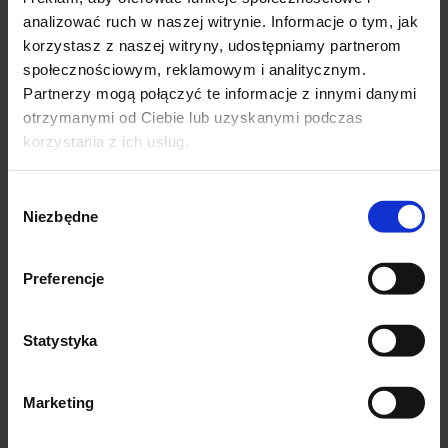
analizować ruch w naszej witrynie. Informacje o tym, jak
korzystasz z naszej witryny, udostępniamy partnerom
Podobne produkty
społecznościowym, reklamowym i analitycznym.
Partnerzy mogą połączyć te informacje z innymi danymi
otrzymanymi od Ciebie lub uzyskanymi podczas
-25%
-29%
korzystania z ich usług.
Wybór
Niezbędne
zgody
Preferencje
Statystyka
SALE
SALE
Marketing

- - -

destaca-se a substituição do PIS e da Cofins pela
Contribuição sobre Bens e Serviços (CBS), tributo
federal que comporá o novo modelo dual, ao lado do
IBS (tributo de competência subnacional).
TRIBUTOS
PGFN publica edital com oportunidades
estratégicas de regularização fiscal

- - -

Work order.
Can you rewrite the lines starting with the line containing "destaca-se a substituição" and going on through the line containing "estratégicas de regularização fiscal", with "edital" swapped for "aviso" and nothing else changed?

Result.
destaca-se a substituição do PIS e da Cofins pela
Contribuição sobre Bens e Serviços (CBS), tributo
federal que comporá o novo modelo dual, ao lado do
IBS (tributo de competência subnacional).
TRIBUTOS
PGFN publica aviso com oportunidades
estratégicas de regularização fiscal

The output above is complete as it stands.